Guardify, a digital evidence management startup based in Omaha, recently announced its acquisition of a case management tool developed by the National Children’s Alliance (NCA). Called NCAtrak, the software solution has an over 20-year history of serving Children’s Advocacy Centers (CACs) nationwide.
NCA is a national association and accrediting body of about 1,000 CACs. Within their communities, these centers aid victims of child abuse through trained staff and the expertise of medical professionals, law enforcement and other partners.
Guardify CEO Ben Jackson said its acquisition of NCAtrak will better position the company to provide a full suite of tools to serve its customers. While the startup has expanded to serve prosecution offices and law enforcement, Jackson said CACs were the company’s original core customers and continue to be the guiding force in Guardify’s mission.
NCA CEO Teresa Huizar said that the organization created NCAtrak because it couldn’t find any software products on the market that specifically addressed the work and sensitive data of CACs and their multidisciplinary teams.

LIST OF TASKS:
(1) According to the article on Guardify's acquisition of NCAtrak, roughly how many Children's Advocacy Centers belong to the National Children's Alliance?
(2) Repeat the part of the Guardify acquisition article from "NCA is a national" to "their multidisciplinary teams." word for word.
(3) Write the next part of the article about Guardify's acquisition of NCAtrak, picking up after its last sentence.

THE DATA:
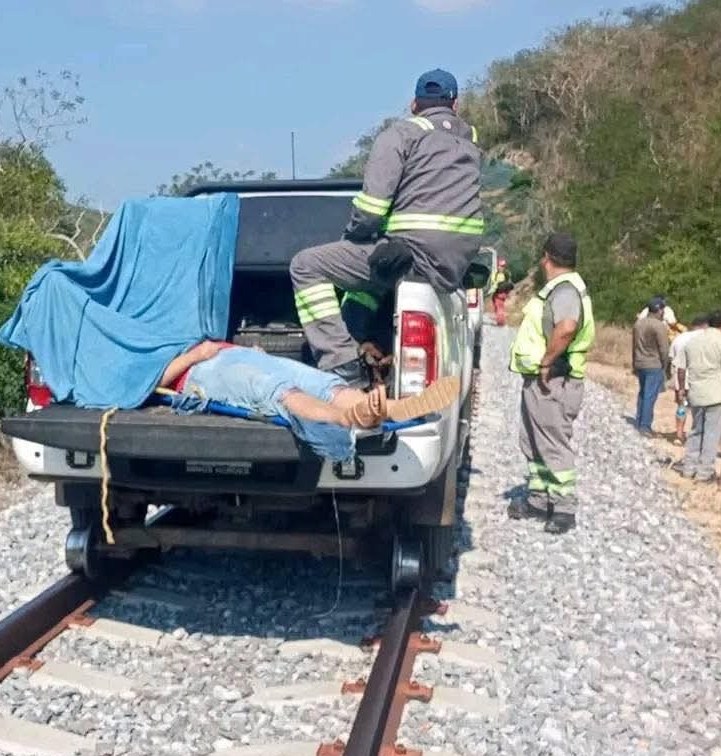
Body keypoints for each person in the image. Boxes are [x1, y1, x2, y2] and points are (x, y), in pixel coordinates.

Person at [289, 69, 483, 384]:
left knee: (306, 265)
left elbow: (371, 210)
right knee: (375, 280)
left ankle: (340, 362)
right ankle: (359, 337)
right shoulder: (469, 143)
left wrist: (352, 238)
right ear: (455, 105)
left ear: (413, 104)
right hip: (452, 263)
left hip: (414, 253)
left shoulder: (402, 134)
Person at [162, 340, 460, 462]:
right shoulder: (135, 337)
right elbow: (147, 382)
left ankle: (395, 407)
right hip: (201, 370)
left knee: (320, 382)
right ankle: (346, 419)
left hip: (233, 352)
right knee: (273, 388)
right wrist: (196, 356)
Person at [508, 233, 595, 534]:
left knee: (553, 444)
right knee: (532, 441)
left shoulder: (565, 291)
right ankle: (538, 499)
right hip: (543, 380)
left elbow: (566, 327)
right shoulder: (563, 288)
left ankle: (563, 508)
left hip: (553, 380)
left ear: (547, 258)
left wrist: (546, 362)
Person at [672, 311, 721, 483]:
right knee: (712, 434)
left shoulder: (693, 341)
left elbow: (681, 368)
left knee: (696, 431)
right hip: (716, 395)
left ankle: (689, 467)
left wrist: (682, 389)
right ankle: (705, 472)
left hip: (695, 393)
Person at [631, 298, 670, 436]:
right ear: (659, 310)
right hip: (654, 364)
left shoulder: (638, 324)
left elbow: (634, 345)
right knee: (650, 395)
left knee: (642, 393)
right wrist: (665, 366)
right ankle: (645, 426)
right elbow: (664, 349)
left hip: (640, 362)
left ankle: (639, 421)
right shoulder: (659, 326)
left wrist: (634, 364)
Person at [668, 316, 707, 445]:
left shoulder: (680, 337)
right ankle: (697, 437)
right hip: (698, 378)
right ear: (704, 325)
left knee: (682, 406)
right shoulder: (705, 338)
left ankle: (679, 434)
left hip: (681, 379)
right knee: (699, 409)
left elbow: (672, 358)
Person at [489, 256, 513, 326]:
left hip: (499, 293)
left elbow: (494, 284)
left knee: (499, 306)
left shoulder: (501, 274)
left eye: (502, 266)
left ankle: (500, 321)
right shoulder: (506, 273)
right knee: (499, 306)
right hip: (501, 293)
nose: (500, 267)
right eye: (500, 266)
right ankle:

RESPONSES IN ORDER:
(1) About 1,000.

(2)
NCA is a national association and accrediting body of about 1,000 CACs. Within their communities, these centers aid victims of child abuse through trained staff and the expertise of medical professionals, law enforcement and other partners.
Guardify CEO Ben Jackson said its acquisition of NCAtrak will better position the company to provide a full suite of tools to serve its customers. While the startup has expanded to serve prosecution offices and law enforcement, Jackson said CACs were the company’s original core customers and continue to be the guiding force in Guardify’s mission.
NCA CEO Teresa Huizar said that the organization created NCAtrak because it couldn’t find any software products on the market that specifically addressed the work and sensitive data of CACs and their multidisciplinary teams.

(3)
“We knew that kids could fall through the cracks of an overburdened criminal justice system if those responsible for a case couldn’t easily track what was happening across all the systems those kids would encounter along the way,” Huizar said in an email.
Huizar said Guardify — which has been an NCA corporate partner for about a decade — has proven its commitment to CACs with its understanding of the field and beneficial tech offerings.
“The reason why we’ve worked closely with NCA, from kind of the beginning, was mostly so we could learn — because being a tech company in a nonprofit space is foreign,” Jackson said. “There’s a need for some translation.”
Formerly known as VidaNyx, Guardify features include encrypted downloads, editing tools for video and audio redaction and automatic transcription trained for child voices and common language spoken in abuse cases.
Last year, the company acquired Engage Vision — a video intelligence startup from Nebraska — and integrated its computer vision tech into Guardify’s.
Jackson said his team is updating, reworking and further growing its product line in three spaces: case management, evidence management and hardware integration, such as working with physical cameras and recording tools. With NCAtrak under Guardify, he said the startup has an opportunity to introduce more potential customers into its own solutions.
However, Jackson said he doesn’t want Guardify to disrupt the impact of NCA and NCAtrak. As part of the acquisition, he said Guardify will not force platform migrations and will still run and optimize NCAtrak for current users.
Additional terms he discussed include the startup offering free data migration services for NCAtrak users wanting to try Guardify and a specialist from NCA joining Guardify’s 22-person team for continued customer support.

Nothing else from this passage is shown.